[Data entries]
┌────────

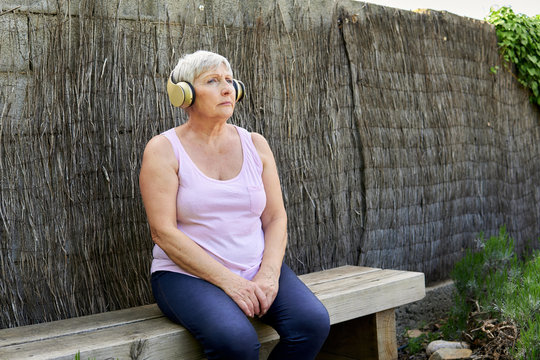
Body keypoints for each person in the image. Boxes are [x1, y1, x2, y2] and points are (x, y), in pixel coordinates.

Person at [139, 50, 330, 360]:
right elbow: (163, 232)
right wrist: (231, 283)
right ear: (183, 94)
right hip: (187, 276)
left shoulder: (255, 144)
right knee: (236, 342)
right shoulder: (163, 150)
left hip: (256, 267)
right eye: (212, 81)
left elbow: (275, 217)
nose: (227, 88)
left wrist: (268, 275)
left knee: (311, 324)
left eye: (229, 80)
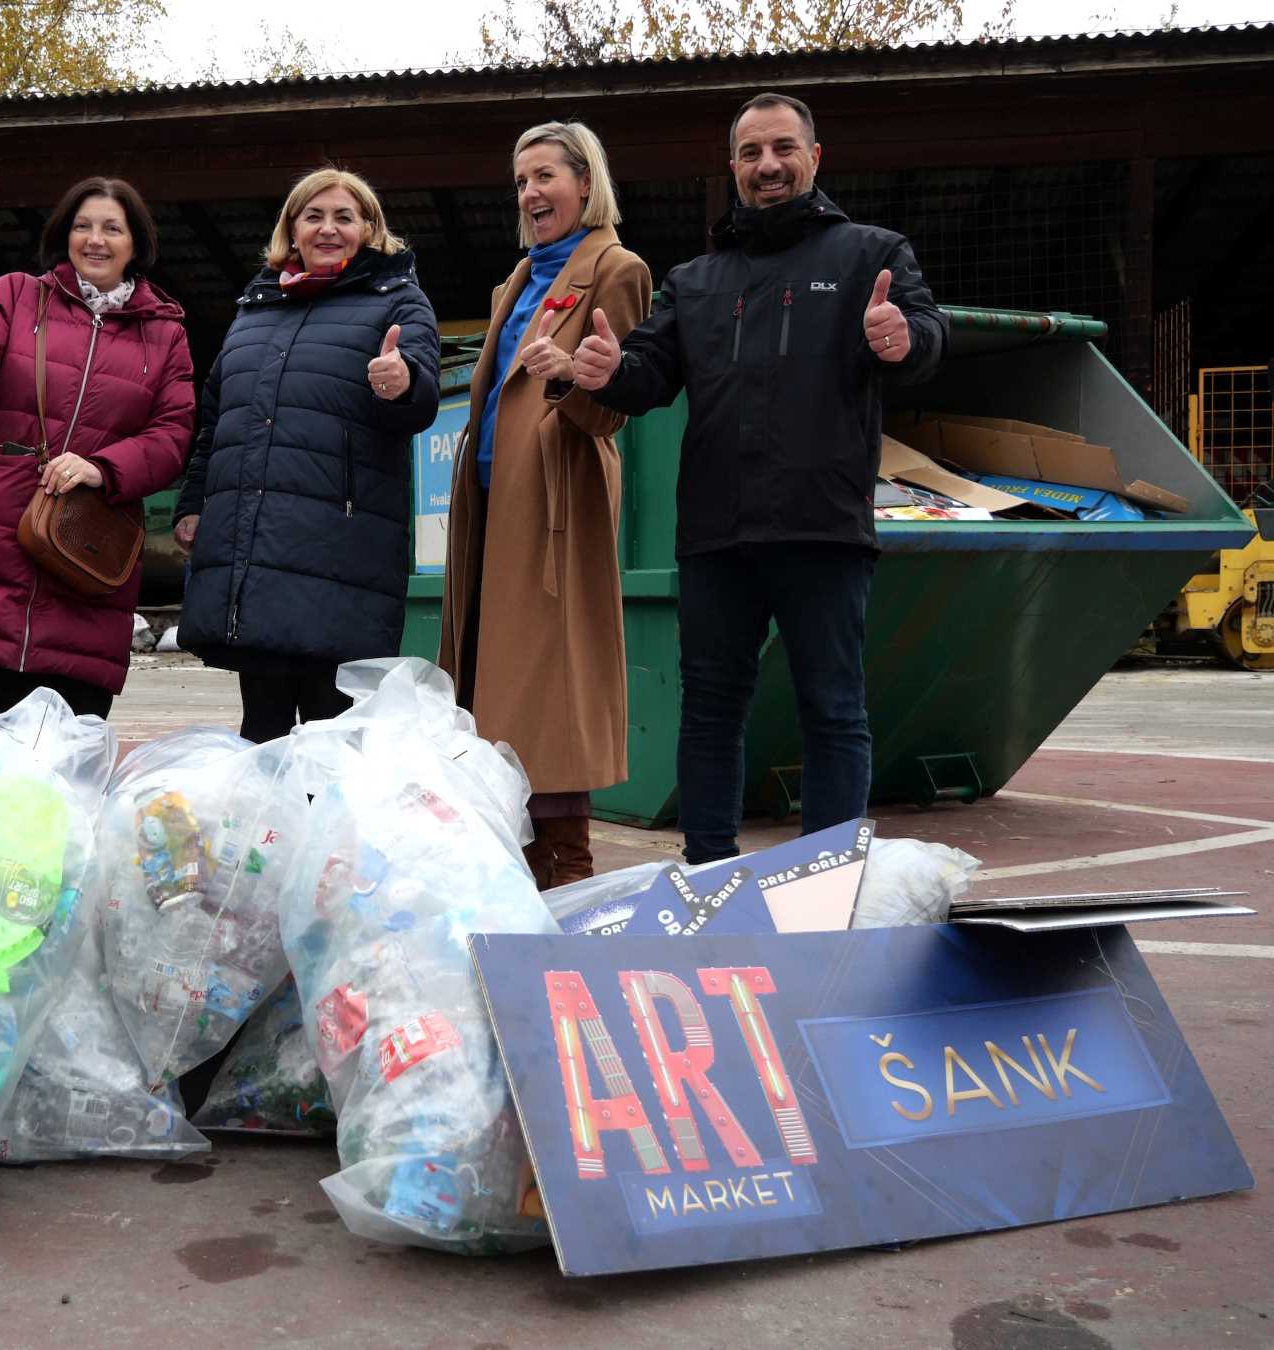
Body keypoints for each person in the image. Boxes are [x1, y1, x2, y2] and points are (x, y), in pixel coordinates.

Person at [571, 92, 948, 865]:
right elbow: (649, 376)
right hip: (716, 535)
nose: (767, 166)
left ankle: (827, 874)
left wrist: (904, 337)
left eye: (782, 149)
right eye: (750, 154)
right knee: (710, 710)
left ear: (815, 157)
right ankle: (707, 872)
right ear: (733, 167)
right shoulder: (697, 278)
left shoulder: (871, 254)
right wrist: (609, 372)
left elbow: (927, 338)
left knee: (833, 709)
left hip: (823, 527)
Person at [436, 122, 651, 889]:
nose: (531, 193)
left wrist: (579, 376)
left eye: (546, 177)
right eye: (521, 180)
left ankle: (567, 872)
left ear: (585, 186)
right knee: (497, 693)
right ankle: (522, 867)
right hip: (495, 509)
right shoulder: (517, 282)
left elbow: (614, 410)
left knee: (550, 689)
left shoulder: (616, 269)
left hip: (558, 510)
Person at [0, 176, 195, 718]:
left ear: (136, 243)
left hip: (88, 546)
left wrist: (102, 468)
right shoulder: (16, 296)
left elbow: (173, 434)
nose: (96, 239)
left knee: (76, 735)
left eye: (113, 228)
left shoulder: (165, 333)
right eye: (82, 226)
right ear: (65, 235)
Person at [173, 167, 441, 742]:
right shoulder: (256, 305)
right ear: (291, 230)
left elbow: (419, 400)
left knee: (331, 737)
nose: (327, 229)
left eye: (344, 217)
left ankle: (325, 835)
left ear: (370, 228)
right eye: (313, 216)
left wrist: (403, 381)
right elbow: (217, 420)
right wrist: (193, 503)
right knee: (262, 730)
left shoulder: (398, 300)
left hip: (339, 551)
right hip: (257, 549)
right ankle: (267, 836)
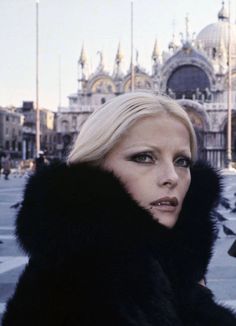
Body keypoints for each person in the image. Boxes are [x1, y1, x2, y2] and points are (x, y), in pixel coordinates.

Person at [2, 92, 236, 326]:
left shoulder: (166, 273)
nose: (171, 177)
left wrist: (193, 296)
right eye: (144, 157)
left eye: (182, 161)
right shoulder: (68, 294)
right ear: (95, 166)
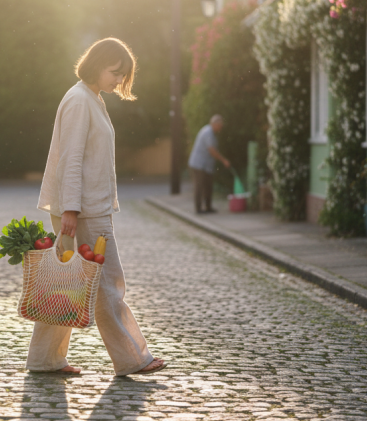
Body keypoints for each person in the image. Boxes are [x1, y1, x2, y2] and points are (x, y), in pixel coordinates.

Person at [31, 38, 166, 376]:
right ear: (96, 64)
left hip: (85, 207)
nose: (118, 81)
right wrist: (72, 211)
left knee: (66, 284)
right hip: (85, 211)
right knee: (107, 284)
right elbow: (71, 158)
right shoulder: (80, 100)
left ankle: (45, 359)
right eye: (115, 73)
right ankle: (133, 358)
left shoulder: (89, 97)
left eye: (122, 76)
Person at [188, 115, 229, 214]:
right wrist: (224, 160)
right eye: (220, 125)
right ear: (215, 124)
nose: (221, 127)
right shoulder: (208, 132)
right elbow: (211, 150)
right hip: (199, 164)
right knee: (199, 186)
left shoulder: (212, 133)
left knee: (208, 186)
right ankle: (198, 209)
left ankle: (208, 207)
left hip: (206, 166)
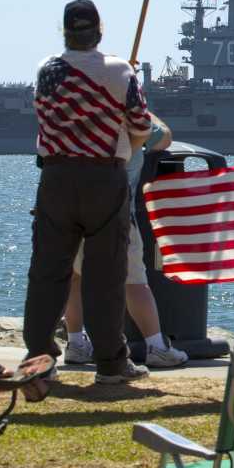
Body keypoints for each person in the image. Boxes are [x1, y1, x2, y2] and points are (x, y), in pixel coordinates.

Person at [23, 0, 152, 385]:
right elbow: (142, 124)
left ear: (65, 31)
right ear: (99, 30)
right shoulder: (120, 71)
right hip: (104, 179)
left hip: (56, 178)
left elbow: (45, 114)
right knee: (107, 274)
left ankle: (38, 359)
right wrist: (126, 141)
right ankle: (111, 363)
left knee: (48, 271)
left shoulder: (46, 69)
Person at [63, 114, 188, 369]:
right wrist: (145, 107)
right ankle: (157, 347)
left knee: (74, 279)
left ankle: (75, 344)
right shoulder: (124, 108)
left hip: (71, 208)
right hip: (116, 212)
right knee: (135, 282)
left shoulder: (78, 112)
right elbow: (163, 137)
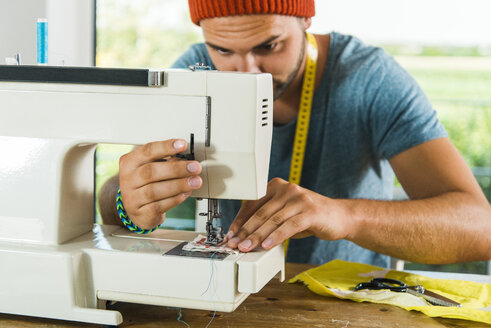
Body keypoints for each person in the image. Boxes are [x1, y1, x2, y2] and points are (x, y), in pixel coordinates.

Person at [99, 0, 491, 267]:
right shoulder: (196, 70)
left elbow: (479, 227)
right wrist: (129, 203)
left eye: (269, 45)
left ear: (306, 19)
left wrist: (342, 214)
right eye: (222, 50)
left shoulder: (370, 79)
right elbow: (113, 194)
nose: (249, 72)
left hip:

└────────

#### [Work order]
All lines of the data that hold "nose" need to be copied.

#### [Solution for this exercise]
nose: (227, 88)
nose: (767, 166)
nose: (531, 193)
nose: (96, 239)
nose: (327, 229)
nose: (171, 177)
nose: (118, 81)
nose: (221, 127)
nose: (249, 72)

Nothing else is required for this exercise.